The purchase removes the biggest block of contiguous office space along the southeast corridor, which recently has shown signs of improving.EchoStar will keep its headquarters building a few miles to the west in Littleton. The Merrill Lynch campus will accommodate future growth of the company, says spokesman Marc Lumpkin.
EchoStar was represented by Frederick Ross Co. brokers Phil Ruschmeyer and Nathan Johnson, while Merrill Lynch was represented by Mike Noon of Noon & Co.Last year, the Red Sea Group, a Dallas-based investment company whose parent is based in Israel, placed the campus under contract for $52.5 million, but that deal collapsed.
EchoStar employs 4,400 people locally and more than 15,000 people across the country. It will qualify for about $1 million in tax breaks from the county and the state.

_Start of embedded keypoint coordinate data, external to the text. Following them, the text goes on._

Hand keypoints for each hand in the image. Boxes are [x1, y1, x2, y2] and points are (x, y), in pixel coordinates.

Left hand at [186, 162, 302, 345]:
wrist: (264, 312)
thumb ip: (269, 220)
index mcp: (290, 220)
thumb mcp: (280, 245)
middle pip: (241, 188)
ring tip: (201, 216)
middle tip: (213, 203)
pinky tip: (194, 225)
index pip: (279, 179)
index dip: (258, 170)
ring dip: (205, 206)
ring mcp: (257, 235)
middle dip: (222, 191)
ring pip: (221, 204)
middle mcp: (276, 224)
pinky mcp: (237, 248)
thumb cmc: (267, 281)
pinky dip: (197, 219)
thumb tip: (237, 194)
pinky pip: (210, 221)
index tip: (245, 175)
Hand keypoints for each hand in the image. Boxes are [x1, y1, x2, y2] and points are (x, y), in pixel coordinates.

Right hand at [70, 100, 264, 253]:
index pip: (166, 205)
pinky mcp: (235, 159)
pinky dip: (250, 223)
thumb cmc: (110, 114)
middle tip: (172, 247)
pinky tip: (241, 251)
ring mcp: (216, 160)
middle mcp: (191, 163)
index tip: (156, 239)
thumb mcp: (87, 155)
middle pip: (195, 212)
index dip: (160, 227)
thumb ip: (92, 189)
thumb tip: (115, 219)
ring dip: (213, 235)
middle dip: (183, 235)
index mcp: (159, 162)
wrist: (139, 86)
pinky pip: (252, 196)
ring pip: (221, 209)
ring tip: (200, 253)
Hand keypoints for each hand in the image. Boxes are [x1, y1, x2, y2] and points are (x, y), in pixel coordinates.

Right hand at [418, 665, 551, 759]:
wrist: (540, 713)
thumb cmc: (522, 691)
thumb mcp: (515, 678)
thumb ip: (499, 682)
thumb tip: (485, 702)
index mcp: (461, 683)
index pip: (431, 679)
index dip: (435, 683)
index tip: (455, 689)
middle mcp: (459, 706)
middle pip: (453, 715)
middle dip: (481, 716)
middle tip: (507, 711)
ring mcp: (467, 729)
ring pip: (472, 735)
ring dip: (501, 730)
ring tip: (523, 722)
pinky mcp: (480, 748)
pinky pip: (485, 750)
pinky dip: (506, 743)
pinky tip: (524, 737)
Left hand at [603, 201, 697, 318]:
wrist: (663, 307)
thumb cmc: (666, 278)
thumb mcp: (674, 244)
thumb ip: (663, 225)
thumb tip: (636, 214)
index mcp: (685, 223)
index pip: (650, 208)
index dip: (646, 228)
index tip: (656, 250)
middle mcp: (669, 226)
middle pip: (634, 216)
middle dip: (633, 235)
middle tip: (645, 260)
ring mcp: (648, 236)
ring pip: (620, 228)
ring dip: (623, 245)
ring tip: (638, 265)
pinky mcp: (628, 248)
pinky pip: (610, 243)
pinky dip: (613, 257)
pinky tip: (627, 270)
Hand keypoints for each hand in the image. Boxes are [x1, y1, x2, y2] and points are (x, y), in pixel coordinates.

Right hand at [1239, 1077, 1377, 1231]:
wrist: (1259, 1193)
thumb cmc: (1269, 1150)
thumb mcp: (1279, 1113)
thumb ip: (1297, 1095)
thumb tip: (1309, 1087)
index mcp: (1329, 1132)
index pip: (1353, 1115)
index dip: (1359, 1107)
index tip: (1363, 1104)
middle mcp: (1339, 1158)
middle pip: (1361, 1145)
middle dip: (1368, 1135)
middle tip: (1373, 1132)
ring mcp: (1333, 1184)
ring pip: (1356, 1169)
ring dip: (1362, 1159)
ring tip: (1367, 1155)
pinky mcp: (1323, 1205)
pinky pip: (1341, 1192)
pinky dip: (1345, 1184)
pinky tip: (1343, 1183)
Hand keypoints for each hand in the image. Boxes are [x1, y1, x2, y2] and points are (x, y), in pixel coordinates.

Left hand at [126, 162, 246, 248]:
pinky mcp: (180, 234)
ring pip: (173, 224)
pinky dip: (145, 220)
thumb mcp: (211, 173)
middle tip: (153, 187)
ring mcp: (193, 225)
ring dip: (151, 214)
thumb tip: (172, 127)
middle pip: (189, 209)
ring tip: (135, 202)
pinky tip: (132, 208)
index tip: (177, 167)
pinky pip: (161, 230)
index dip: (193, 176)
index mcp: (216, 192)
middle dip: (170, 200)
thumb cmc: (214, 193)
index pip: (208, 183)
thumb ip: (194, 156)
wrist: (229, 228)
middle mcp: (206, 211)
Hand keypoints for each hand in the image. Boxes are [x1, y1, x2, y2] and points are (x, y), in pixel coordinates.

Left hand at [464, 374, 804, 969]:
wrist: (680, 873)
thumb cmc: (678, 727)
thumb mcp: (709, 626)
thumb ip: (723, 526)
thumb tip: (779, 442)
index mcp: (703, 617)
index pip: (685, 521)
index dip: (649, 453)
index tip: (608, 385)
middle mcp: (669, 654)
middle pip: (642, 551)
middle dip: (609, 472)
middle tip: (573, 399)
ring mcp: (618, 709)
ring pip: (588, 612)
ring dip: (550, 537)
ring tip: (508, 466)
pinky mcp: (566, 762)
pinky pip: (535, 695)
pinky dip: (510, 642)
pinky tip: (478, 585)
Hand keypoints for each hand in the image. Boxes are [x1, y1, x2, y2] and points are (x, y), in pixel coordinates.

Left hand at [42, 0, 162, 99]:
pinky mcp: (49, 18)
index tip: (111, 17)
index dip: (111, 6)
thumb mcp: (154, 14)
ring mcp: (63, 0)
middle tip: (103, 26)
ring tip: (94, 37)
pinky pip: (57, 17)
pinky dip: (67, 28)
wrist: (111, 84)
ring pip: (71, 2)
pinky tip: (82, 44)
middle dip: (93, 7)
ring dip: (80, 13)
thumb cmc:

Stephen Miller, VP and chief economist for the Southeast Business Partnership, tells GlobeSt.com that this is exactly the kind of deal the area wants to see. He notes that EchoStar has grown from a three-person operation in the mid-1980s to a Fortune 500 company.
Miller adds that in some cases, a company will simply play musical chairs, moving from one campus to another, which can result in one county's gain and other's loss. But in this case, EchoStar is keeping its current real estate holdings, and buying the Merrill Lynch campus for growth.